What you need to do:
- A) In the Mason's letter, how old was the writer when joining the Masons?
- B) Transcribe part of the Mason's letter, starting at the words "From here in" and ending after the words "lives in Texas.".

From here in East Texas, I read the Thursday Tribune-Herald opinion piece by Tommy F. Chapman, “Philanthropy, making good men even better are key to Masonic mission.” I happen to be a Mason myself and have lived in Longview for 15 years, though I am a “Kansas Mason” due to being born and raised in the Sunflower State. But, as the saying goes: “I got to Texas as quick as I could.” Thus I am a Kansas Mason who lives in Texas.
As a Mason, I can visit any regular and legitimate Lodge worldwide. I’ve visited Lodges in Waco, Dallas and most in the East Texas region, as well as lodges from South Dakota straight south to Texas and even a couple in Louisiana and New Mexico. Wherever I go, I find an old adage of my late dad’s proves to be true. He’d tell me: “Jimmy, where you find Masons, you find friends.” Indeed. I joined at age 18 and have been a Mason 37 years (age 55) and it was the best decision I ever made to join.
I’ve met men such as Masonic Brother “Buzz” Aldrin, second man to walk on the moon, and actor and Masonic Brother Buck Taylor, who played in “Gunsmoke” and in the films “Deadwood” and “Hell or High Water.” Just for trivia’s sake, I have attended Lodge meetings in Deadwood, South Dakota.

Available data:
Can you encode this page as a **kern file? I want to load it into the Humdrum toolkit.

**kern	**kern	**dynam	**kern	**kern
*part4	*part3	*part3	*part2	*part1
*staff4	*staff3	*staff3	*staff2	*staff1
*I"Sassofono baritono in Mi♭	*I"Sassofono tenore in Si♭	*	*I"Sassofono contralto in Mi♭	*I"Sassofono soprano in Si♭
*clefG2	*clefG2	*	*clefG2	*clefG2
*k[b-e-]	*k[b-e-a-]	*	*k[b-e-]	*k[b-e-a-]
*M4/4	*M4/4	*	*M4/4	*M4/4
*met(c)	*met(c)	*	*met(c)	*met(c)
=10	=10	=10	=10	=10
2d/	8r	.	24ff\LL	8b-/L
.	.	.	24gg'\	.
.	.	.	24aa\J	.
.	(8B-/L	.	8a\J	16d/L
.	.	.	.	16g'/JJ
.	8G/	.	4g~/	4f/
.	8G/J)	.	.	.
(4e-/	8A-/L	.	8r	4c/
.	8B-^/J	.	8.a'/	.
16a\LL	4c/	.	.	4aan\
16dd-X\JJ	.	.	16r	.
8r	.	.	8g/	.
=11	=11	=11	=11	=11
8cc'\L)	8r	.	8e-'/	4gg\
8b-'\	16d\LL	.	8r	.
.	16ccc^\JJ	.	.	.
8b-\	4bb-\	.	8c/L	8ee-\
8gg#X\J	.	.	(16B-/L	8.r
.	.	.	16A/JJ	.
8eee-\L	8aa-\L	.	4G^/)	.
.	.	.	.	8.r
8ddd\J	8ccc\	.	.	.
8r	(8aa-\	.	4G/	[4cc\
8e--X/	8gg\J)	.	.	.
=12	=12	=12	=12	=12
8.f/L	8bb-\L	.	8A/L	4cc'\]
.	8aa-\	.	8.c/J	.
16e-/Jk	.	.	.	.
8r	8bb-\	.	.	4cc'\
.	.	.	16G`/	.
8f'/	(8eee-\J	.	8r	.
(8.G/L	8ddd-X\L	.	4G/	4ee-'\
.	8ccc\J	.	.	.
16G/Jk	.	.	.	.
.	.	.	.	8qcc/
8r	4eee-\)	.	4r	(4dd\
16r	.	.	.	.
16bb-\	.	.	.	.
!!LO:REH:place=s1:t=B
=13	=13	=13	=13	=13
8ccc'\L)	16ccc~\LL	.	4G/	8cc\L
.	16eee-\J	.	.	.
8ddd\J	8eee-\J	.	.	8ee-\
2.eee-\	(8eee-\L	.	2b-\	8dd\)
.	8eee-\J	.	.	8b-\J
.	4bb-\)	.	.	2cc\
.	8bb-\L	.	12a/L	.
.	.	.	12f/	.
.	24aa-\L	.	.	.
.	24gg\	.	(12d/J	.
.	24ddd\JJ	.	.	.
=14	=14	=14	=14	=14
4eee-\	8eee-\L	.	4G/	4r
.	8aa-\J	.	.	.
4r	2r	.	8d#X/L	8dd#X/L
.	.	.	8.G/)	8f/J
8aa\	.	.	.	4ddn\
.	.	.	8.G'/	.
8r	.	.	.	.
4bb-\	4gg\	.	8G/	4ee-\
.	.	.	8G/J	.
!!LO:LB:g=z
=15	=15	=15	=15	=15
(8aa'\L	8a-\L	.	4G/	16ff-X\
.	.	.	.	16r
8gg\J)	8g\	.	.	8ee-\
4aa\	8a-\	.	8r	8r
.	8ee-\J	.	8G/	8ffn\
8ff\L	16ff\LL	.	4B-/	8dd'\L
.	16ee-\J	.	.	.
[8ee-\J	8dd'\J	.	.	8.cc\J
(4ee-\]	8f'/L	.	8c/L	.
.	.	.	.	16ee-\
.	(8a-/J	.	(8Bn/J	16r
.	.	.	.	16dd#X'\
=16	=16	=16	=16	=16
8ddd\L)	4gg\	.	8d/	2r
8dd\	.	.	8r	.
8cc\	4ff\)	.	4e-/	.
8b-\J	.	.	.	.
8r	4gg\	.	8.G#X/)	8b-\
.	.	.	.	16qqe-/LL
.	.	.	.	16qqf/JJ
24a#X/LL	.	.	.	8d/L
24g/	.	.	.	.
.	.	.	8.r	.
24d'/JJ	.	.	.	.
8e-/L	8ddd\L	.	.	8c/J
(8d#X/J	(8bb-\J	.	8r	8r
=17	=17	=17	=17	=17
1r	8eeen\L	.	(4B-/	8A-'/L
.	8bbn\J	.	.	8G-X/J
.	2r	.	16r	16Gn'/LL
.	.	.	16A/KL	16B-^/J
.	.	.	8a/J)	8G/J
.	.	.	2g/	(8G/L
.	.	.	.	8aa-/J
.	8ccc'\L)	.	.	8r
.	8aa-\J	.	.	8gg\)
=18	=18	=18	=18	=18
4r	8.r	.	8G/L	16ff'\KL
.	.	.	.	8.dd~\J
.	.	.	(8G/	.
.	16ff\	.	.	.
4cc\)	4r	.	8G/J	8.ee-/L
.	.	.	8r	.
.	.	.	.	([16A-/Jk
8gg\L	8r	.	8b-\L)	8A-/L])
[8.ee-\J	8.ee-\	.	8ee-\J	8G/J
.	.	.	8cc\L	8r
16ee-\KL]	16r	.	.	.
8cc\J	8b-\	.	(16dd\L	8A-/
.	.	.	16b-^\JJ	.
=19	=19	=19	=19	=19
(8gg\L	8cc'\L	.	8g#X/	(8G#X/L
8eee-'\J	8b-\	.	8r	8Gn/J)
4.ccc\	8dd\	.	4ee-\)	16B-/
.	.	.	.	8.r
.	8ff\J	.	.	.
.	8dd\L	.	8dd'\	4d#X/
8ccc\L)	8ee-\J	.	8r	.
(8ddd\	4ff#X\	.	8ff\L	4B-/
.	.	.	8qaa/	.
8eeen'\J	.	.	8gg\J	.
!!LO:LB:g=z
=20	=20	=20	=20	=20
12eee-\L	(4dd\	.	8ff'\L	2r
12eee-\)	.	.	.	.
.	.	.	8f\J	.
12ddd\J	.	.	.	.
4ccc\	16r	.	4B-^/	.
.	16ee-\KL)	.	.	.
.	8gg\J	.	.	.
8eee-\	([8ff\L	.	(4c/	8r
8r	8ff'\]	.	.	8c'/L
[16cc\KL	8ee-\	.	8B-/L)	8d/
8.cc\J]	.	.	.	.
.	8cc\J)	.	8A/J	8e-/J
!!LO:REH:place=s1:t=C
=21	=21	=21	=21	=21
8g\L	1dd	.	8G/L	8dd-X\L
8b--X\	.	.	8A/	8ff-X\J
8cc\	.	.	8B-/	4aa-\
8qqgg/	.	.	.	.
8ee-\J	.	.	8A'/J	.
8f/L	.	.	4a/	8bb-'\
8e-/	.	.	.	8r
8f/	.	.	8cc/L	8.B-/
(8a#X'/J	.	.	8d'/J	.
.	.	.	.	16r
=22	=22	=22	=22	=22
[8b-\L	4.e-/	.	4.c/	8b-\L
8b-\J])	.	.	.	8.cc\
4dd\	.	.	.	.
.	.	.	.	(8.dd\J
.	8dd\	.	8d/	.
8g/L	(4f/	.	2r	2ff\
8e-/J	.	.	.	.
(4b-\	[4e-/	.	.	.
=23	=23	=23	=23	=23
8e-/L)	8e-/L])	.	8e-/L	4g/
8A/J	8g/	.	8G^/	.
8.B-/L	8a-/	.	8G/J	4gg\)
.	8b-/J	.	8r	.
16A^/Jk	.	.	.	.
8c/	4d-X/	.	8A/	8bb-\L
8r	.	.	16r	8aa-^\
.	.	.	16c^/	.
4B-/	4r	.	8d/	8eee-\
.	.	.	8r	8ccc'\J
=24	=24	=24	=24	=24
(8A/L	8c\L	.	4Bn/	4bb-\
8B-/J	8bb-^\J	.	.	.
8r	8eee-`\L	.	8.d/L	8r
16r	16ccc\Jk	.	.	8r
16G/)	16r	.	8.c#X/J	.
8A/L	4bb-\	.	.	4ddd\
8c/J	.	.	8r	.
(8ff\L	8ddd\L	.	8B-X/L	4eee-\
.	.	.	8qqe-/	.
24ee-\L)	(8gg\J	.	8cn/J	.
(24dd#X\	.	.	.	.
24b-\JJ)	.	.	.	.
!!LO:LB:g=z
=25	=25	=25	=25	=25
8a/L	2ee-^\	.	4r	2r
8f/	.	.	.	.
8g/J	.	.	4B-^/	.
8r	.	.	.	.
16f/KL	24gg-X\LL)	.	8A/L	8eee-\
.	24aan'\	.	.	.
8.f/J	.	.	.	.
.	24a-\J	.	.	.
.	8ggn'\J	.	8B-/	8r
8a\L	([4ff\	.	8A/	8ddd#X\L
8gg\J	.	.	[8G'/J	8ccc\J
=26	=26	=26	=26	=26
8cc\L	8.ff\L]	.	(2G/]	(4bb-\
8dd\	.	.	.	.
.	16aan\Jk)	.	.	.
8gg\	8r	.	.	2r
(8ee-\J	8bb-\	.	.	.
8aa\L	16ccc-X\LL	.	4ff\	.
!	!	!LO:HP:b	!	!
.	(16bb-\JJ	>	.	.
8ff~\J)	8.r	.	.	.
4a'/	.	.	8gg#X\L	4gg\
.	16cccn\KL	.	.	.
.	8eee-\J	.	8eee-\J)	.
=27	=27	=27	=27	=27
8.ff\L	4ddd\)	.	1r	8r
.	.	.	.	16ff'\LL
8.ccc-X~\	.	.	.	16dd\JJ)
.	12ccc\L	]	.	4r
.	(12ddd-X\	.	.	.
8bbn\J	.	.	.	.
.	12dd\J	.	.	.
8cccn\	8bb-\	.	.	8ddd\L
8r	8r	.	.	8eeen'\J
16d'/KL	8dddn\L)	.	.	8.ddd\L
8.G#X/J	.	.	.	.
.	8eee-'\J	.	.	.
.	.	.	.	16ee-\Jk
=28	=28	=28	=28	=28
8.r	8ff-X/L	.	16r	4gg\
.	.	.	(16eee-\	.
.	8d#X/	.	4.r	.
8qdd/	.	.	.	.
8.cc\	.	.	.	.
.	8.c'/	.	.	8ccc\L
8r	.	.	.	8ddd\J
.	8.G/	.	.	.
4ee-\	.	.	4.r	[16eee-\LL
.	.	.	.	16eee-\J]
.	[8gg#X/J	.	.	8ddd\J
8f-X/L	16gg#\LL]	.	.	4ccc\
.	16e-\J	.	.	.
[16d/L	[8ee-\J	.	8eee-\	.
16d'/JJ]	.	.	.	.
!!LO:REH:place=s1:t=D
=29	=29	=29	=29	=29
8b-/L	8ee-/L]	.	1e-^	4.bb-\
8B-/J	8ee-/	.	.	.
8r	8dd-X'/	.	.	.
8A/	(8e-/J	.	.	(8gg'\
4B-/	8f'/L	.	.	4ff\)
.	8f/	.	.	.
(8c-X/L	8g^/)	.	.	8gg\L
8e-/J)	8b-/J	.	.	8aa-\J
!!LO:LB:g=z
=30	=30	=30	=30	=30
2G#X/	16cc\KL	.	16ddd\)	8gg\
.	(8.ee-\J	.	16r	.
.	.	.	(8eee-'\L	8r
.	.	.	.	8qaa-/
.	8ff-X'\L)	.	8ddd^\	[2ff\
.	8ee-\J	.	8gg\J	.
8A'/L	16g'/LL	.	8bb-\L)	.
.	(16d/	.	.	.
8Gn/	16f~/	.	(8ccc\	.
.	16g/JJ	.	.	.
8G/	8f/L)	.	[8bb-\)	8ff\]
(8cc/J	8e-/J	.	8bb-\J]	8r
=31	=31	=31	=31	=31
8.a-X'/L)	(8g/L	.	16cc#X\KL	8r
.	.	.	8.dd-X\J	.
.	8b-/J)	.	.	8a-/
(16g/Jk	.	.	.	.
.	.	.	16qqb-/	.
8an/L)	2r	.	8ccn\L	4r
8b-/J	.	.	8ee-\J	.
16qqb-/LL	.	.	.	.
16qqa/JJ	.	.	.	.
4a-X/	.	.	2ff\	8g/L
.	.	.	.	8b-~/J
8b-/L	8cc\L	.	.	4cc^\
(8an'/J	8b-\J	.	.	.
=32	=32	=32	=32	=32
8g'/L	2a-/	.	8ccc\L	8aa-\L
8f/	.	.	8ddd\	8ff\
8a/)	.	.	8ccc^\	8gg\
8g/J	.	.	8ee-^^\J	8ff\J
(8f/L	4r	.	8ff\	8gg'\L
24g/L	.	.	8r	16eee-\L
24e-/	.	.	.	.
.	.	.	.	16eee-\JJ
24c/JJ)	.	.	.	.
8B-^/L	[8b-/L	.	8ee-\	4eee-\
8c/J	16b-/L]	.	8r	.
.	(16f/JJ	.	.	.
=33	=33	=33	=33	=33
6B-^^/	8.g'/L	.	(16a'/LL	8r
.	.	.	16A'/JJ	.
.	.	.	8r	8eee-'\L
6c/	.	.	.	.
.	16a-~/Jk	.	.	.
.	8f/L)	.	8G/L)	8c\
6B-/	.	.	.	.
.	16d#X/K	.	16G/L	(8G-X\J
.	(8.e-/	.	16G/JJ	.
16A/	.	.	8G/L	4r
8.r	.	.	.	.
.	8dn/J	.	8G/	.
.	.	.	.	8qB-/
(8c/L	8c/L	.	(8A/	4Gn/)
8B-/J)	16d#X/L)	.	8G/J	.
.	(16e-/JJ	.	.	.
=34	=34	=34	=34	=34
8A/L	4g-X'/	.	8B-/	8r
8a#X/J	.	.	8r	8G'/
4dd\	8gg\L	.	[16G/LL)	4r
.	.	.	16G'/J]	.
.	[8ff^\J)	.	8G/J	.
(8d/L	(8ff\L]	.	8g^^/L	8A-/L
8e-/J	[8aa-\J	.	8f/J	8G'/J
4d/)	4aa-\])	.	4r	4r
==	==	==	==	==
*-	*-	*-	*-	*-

Solved tasks:
- A) 18

- B)
From here in East Texas, I read the Thursday Tribune-Herald opinion piece by Tommy F. Chapman, “Philanthropy, making good men even better are key to Masonic mission.” I happen to be a Mason myself and have lived in Longview for 15 years, though I am a “Kansas Mason” due to being born and raised in the Sunflower State. But, as the saying goes: “I got to Texas as quick as I could.” Thus I am a Kansas Mason who lives in Texas.